Metacommands are part of the Direct3D 12 API, although they're loosely coupled to it. A metacommand is identified by a fixed
GUID, while almost everything else about it (from its behavior and semantics to its signature and name) are not strictly part of the Direct3D 12 API. Rather, a metacommand is specified between its author and the driver that implements it. In this case, the author is DirectML. Metacommands are Direct3D 12 primitives (just like Draws and Dispatches), so they can be recorded into a command list and scheduled for execution together.

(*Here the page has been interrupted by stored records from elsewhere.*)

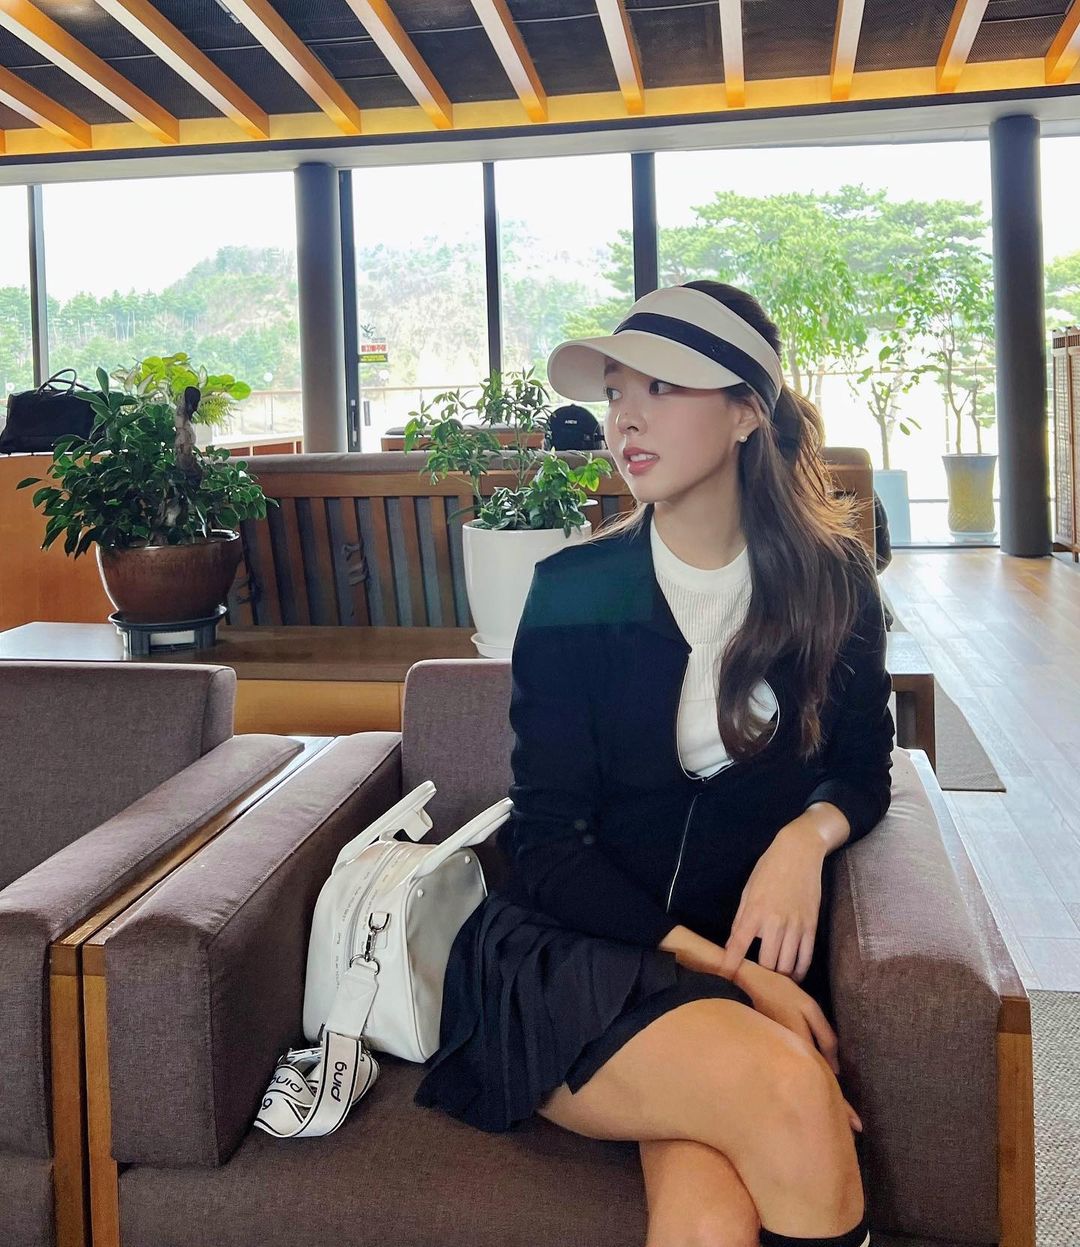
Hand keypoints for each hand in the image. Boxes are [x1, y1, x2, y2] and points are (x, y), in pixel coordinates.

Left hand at [718, 820, 827, 982]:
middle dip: (761, 976)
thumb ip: (741, 918)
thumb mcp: (748, 889)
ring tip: (774, 982)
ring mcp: (796, 926)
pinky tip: (794, 976)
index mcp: (755, 911)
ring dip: (780, 978)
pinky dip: (799, 971)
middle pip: (768, 963)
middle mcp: (775, 922)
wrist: (799, 852)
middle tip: (756, 981)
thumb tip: (732, 943)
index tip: (725, 978)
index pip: (739, 944)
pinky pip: (806, 957)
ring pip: (788, 965)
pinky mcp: (812, 926)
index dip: (731, 964)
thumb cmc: (769, 868)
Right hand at [734, 959, 861, 1134]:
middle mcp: (787, 1062)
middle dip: (831, 1116)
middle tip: (850, 1134)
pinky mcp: (762, 1060)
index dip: (844, 1107)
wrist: (738, 983)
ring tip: (829, 1128)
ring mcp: (773, 1063)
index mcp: (802, 1049)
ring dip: (813, 1108)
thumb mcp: (807, 1005)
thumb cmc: (777, 991)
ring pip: (798, 1092)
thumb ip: (824, 1036)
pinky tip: (803, 1104)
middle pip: (813, 1095)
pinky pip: (784, 1081)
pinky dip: (797, 1094)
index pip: (827, 1084)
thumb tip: (836, 1069)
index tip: (858, 1127)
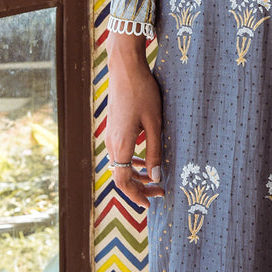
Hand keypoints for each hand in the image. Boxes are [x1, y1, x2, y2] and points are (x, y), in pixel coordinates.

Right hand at [106, 34, 163, 209]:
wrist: (125, 68)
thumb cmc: (142, 92)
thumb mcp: (154, 123)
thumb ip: (155, 150)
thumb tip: (156, 177)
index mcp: (121, 145)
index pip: (123, 182)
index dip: (136, 196)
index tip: (152, 203)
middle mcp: (111, 143)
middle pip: (121, 176)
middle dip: (140, 188)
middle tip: (160, 192)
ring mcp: (110, 134)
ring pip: (121, 165)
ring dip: (137, 176)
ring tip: (155, 180)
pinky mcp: (114, 127)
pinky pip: (121, 153)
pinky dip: (132, 162)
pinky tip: (146, 160)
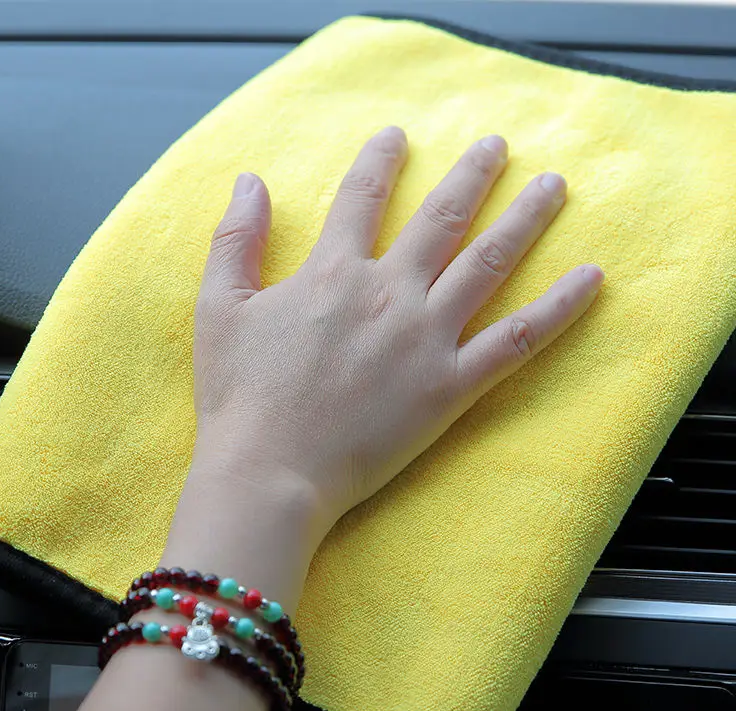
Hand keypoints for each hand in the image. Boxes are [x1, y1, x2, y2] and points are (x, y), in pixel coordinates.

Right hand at [191, 127, 601, 541]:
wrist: (270, 471)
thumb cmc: (241, 396)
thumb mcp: (220, 308)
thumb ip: (235, 240)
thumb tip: (249, 182)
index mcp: (334, 273)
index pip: (363, 198)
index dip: (380, 161)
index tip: (398, 137)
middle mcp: (389, 293)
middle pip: (442, 218)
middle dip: (472, 175)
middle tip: (497, 145)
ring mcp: (426, 339)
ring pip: (489, 263)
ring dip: (525, 219)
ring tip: (553, 188)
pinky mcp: (450, 387)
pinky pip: (516, 341)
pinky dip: (559, 309)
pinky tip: (592, 279)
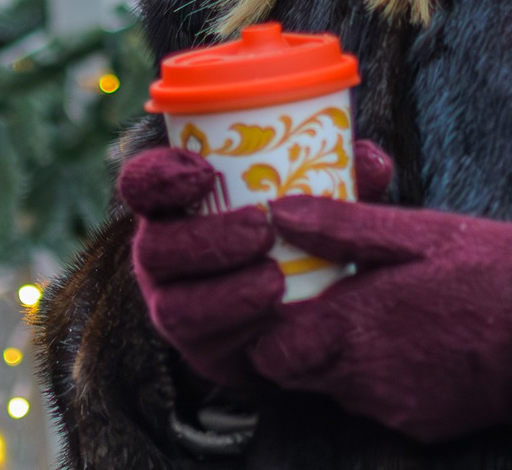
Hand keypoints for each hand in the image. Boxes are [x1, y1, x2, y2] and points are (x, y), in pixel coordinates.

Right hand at [120, 140, 395, 390]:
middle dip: (205, 238)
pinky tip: (276, 319)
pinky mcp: (201, 349)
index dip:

DirectML accelerates your machine learning workloads using an entire suite of machine learning metacommands. Consequently, you don't need to write vendor-specific code paths to achieve hardware acceleration for your inferencing. If you happen to run on an AI-accelerated chip, then DirectML uses that hardware to greatly accelerate operations such as convolution. You can take the same code that you wrote, without modifying it, run it on a chip that's not AI-accelerated (perhaps the integrated GPU in your laptop), and still get great GPU hardware acceleration. And if no GPU is available, then DirectML falls back to the CPU."
"Why DirectML
Many new real-time inferencing scenarios have been introduced to the developer community over the last few years through cutting edge machine learning research. Some examples of these are
super resolution, denoising, style transfer, game testing, and tools for animation and art. These models are computationally expensive but in many cases are required to run in real-time. DirectML enables these to run with high-performance by providing a wide set of optimized operators without the overhead of traditional inferencing engines.
To further enhance performance on the operators that customers need most, we work directly with hardware vendors, like Intel, AMD, and NVIDIA, to directly to provide architecture-specific optimizations, called metacommands. Newer hardware provides advances in ML performance through the use of FP16 precision and designated ML space on chips. DirectML’s metacommands provide vendors a way of exposing those advantages through their drivers to a common interface. Developers save the effort of hand tuning for individual hardware but get the benefits of these innovations.
DirectML is already providing some of these performance advantages by being the underlying foundation of
WinML, our high-level inferencing engine that powers applications outside of gaming, like Adobe, Photos, Office, and Intelligent Ink. The API flexes its muscles by enabling applications to run on millions of Windows devices today."